# [Work to be completed]
From the line with "(3,3'-diaminobenzidine) immunohistochemical staining" down to the final line of the records below, retype everything exactly and leave out the rest.

Extracted entries Block Start

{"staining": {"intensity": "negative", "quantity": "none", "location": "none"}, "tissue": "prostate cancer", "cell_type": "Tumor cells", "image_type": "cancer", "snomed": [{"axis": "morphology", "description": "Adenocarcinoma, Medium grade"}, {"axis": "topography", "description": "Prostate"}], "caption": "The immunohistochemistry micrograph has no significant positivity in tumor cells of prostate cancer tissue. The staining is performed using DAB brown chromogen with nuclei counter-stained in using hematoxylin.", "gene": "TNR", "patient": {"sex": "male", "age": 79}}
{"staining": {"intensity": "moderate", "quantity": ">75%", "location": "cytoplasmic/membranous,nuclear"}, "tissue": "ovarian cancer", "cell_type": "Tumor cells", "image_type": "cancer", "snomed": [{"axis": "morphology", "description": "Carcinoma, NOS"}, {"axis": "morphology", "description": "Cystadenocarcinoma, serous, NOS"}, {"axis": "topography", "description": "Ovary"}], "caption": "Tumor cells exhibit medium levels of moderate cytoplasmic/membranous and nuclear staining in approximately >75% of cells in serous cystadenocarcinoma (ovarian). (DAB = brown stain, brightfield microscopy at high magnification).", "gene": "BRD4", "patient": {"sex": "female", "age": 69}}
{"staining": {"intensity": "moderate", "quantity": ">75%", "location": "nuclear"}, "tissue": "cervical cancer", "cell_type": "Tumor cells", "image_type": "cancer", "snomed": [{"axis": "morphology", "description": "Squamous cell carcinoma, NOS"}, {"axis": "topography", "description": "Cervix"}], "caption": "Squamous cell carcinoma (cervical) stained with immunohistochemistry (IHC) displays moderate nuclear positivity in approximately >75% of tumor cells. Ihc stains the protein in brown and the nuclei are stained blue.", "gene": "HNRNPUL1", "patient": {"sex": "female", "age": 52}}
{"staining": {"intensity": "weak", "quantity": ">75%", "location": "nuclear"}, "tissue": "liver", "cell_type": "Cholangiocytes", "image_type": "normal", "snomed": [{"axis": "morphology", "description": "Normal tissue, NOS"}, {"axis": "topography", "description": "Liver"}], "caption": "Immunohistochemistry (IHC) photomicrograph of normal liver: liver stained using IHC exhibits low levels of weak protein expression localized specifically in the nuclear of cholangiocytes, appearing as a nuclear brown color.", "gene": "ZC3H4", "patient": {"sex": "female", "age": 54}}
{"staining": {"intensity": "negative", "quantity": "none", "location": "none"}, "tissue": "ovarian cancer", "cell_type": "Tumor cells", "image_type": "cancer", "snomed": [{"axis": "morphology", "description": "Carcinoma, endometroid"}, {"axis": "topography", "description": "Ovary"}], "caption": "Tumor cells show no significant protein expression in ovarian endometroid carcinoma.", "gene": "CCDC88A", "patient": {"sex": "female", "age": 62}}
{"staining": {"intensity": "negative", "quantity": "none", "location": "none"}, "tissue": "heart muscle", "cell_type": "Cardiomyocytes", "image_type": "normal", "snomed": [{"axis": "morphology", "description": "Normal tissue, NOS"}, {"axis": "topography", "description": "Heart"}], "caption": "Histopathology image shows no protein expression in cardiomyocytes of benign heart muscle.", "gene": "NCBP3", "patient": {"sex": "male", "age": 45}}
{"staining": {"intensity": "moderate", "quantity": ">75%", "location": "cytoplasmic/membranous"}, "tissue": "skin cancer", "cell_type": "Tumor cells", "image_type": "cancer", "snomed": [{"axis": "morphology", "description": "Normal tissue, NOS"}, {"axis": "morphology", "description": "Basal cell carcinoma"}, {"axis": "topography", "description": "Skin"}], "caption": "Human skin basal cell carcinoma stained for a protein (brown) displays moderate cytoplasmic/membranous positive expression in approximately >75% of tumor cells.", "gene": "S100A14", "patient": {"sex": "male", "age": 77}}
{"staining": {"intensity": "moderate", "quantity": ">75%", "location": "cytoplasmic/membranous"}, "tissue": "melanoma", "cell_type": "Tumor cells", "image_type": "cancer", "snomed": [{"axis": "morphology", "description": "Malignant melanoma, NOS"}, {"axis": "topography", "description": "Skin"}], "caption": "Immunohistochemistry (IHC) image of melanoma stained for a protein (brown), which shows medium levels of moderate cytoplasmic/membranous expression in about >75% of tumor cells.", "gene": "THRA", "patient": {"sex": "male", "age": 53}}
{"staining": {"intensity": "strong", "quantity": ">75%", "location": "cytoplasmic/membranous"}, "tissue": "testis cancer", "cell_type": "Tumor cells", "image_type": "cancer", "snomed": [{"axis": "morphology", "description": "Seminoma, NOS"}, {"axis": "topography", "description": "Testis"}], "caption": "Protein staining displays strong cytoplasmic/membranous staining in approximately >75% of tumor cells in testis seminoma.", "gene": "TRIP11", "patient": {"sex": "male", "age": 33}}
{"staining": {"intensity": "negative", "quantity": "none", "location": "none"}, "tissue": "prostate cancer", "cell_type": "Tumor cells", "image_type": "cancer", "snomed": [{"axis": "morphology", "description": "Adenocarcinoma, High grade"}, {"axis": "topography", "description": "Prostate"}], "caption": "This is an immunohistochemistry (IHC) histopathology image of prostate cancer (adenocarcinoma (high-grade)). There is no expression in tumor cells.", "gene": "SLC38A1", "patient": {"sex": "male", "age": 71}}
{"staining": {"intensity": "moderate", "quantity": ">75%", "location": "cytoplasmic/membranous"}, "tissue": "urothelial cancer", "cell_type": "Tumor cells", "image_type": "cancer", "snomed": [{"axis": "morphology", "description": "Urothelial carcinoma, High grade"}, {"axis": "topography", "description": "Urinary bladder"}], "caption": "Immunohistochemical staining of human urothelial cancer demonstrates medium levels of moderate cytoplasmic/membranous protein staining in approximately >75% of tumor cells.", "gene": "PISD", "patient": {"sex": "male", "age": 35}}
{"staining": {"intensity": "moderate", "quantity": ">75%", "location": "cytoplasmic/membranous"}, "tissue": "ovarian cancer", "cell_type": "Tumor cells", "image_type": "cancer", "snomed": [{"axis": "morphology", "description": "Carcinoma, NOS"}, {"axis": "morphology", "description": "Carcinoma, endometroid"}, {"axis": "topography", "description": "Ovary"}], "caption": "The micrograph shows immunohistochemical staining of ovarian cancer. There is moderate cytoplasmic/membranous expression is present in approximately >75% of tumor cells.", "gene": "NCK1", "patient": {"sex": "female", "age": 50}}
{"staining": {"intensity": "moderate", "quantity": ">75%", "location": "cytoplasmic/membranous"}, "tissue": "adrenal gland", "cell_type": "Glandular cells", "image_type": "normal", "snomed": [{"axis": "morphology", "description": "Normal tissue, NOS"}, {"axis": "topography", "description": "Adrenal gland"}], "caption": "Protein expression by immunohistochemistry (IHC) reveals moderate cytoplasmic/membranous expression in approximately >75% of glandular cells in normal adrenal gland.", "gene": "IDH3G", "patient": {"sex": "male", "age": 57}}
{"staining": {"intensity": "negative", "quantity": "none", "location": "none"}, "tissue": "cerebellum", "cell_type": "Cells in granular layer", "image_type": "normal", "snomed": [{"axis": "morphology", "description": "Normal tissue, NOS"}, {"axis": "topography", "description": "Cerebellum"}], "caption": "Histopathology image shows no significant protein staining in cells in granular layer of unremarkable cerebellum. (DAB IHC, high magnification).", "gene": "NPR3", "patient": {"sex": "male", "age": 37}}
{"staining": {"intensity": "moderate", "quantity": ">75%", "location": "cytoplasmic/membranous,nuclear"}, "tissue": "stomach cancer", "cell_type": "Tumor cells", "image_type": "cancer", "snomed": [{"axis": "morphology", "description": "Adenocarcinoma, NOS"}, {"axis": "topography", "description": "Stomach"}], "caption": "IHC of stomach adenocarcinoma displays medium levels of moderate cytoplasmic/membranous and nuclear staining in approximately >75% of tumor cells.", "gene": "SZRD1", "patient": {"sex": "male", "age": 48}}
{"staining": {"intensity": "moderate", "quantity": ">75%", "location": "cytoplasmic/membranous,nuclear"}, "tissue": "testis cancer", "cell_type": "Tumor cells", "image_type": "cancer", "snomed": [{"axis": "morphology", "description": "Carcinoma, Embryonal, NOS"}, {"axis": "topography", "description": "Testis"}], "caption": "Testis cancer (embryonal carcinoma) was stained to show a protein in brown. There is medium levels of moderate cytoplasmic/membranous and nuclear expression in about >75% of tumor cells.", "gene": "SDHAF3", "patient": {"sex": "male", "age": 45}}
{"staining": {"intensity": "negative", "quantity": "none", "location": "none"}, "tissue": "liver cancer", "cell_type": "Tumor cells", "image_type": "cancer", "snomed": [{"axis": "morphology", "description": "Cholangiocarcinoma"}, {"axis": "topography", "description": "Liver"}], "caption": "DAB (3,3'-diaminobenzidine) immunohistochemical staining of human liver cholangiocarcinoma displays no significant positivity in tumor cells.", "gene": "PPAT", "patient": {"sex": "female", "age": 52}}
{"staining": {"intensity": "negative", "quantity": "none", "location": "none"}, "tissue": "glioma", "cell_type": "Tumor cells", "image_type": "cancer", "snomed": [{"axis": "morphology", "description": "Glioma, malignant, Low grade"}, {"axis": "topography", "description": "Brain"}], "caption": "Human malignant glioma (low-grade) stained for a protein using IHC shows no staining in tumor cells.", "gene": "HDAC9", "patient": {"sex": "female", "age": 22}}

Extracted entries Block End

# [Finished exercise]
{"staining": {"intensity": "negative", "quantity": "none", "location": "none"}, "tissue": "liver cancer", "cell_type": "Tumor cells", "image_type": "cancer", "snomed": [{"axis": "morphology", "description": "Cholangiocarcinoma"}, {"axis": "topography", "description": "Liver"}], "caption": "DAB (3,3'-diaminobenzidine) immunohistochemical staining of human liver cholangiocarcinoma displays no significant positivity in tumor cells.", "gene": "PPAT", "patient": {"sex": "female", "age": 52}}
{"staining": {"intensity": "negative", "quantity": "none", "location": "none"}, "tissue": "glioma", "cell_type": "Tumor cells", "image_type": "cancer", "snomed": [{"axis": "morphology", "description": "Glioma, malignant, Low grade"}, {"axis": "topography", "description": "Brain"}], "caption": "Human malignant glioma (low-grade) stained for a protein using IHC shows no staining in tumor cells.", "gene": "HDAC9", "patient": {"sex": "female", "age": 22}}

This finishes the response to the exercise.